Distance Education or Traditional Education


As the technology changes and life experiences advance in the world the same thing happened to the classroom. Today, it is common to find that learning institutions are adjusting to the new trend of incorporating the online system of delivering learning resources to the students. However, there has been a contradiction with some naysayers claiming that the position of the classroom and traditional learning does not deserve to follow suit with the advancing technologies. Many people argue on the basis that it denies student’s opportunity to interact with the tutor and that assessment is difficult when the teacher is far away from the learner. Despite the counterarguments, it is clear that distance learning is the better solution to learning in the twenty-first century because it not only offers a wider student audience but also saves money and enables the application of modern learning pedagogy (Tucker, 2001).

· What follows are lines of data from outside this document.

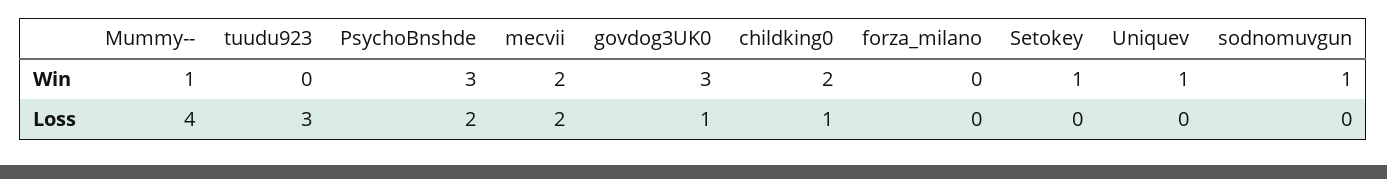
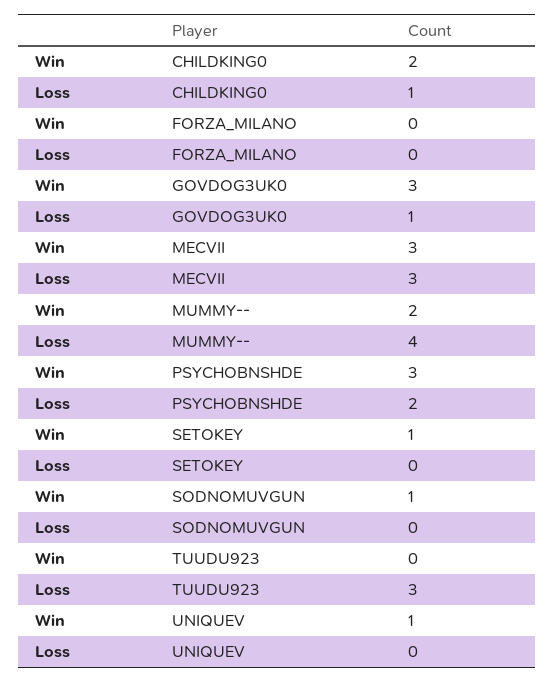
  {
    "Mummy--": {
-     "Win": 1,
+     "Win": 2,
      "Loss": 4
    },
    "tuudu923": {
      "Win": 0,
      "Loss": 3
    },
    "PsychoBnshde": {
      "Win": 3,
      "Loss": 2
    },
    "mecvii": {
-     "Win": 2,
+     "Win": 3,
-     "Loss": 2
+     "Loss": 3
    },
    "govdog3UK0": {
      "Win": 3,
      "Loss": 1
    },
    "childking0": {
      "Win": 2,
      "Loss": 1
    },
    "forza_milano": {
      "Win": 0,
      "Loss": 0
    },
    "Setokey": {
      "Win": 1,
      "Loss": 0
    },
    "Uniquev": {
      "Win": 1,
      "Loss": 0
    },
    "sodnomuvgun": {
      "Win": 1,
      "Loss": 0
    }
  }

Tucker (2001) asserts that one great advantage of distance learning over the natural education setup is that it offers a platform to reach a wider network of learners. The validity of this argument stems from the realization that in a traditional setting, the tutor can only interact with those who would have attended the lesson. The weakness in this scenario is that when the learner has no capacity to travel to the institution physically, they are unable to access the facilities. For example, in the United States, many programs are offered online enabling students from far backgrounds to access learning when they cannot physically travel to the U.S. This way, the gap between the institution and the rest of the world is reduced.

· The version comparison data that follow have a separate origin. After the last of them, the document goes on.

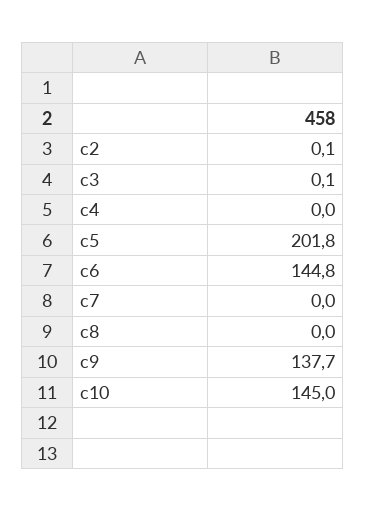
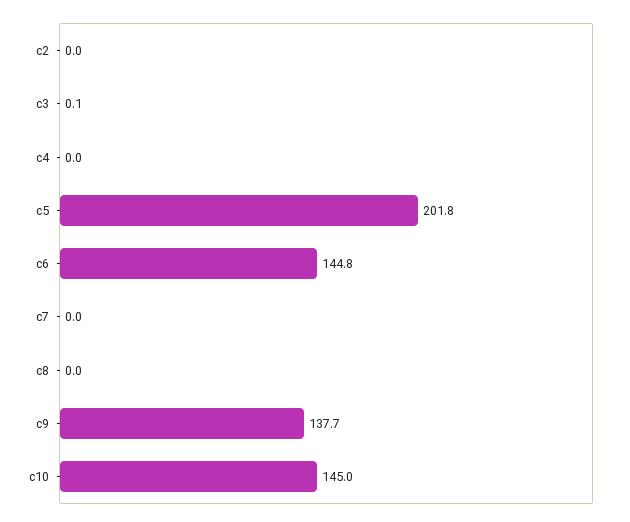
  {
-   "c2": 0.1,
+   "c2": 0,
    "c3": 0.1,
    "c4": 0,
    "c5": 201.8,
    "c6": 144.8,
    "c7": 0,
    "c8": 0,
    "c9": 137.7,
    "c10": 145
  }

Moreover, online learning enables the student to save on peripheral costs that the traditional learner incurs (Tucker, 2001). In the natural setting, it is required that the student travels to the educational institution to be able to access the resources. While it might seem more convenient, it comes with the disadvantage to the student because it costs both financial and time outlays. On the other hand, the online facilities do not require the learner to travel, and thus there is no extra transport cost. Additionally, it is easier to access the computer and contact the teacher with a click of a button as it is more time saving for them. Distance learning is thus seen to protect from unnecessary travel expenses and save on time wastage for the learner.

Finally, Tucker (2001) notes that to appreciate the facilities that come with the technology in the twenty-first century, the world needs to embrace distance learning. Today, advances in equipment have enabled learners to interact through the internet using video conferencing or other internet-enabled platforms (Shachar & Neumann, 2003). Because of this, the students can now learn to be independent and more creative in trying to study by themselves using the technology at their disposal. In the natural setting, however, the learner is encouraged to use conventional techniques where it is advocated that they should seek consultation in the classroom in case of difficulty. This style of learning is not only time consuming, but it also denies the student the ability to appreciate the resources at their disposal and tends to make them less creative.

In summary, distance learning is turning into a crucial facet of the education system in the twenty-first century. Among the advantages are that it enables the institution to reach a broader geographical boundary of learning, reduces on extra learning costs, and allows the appreciation of technology in education. Shachar & Neumann (2003) note that despite its existence for over a century, it is yet to be recognized and appreciated worldwide. It has, however, to be stressed that the role of the traditional system should not be scrapped wholly as it still forms the backbone of learning in many countries.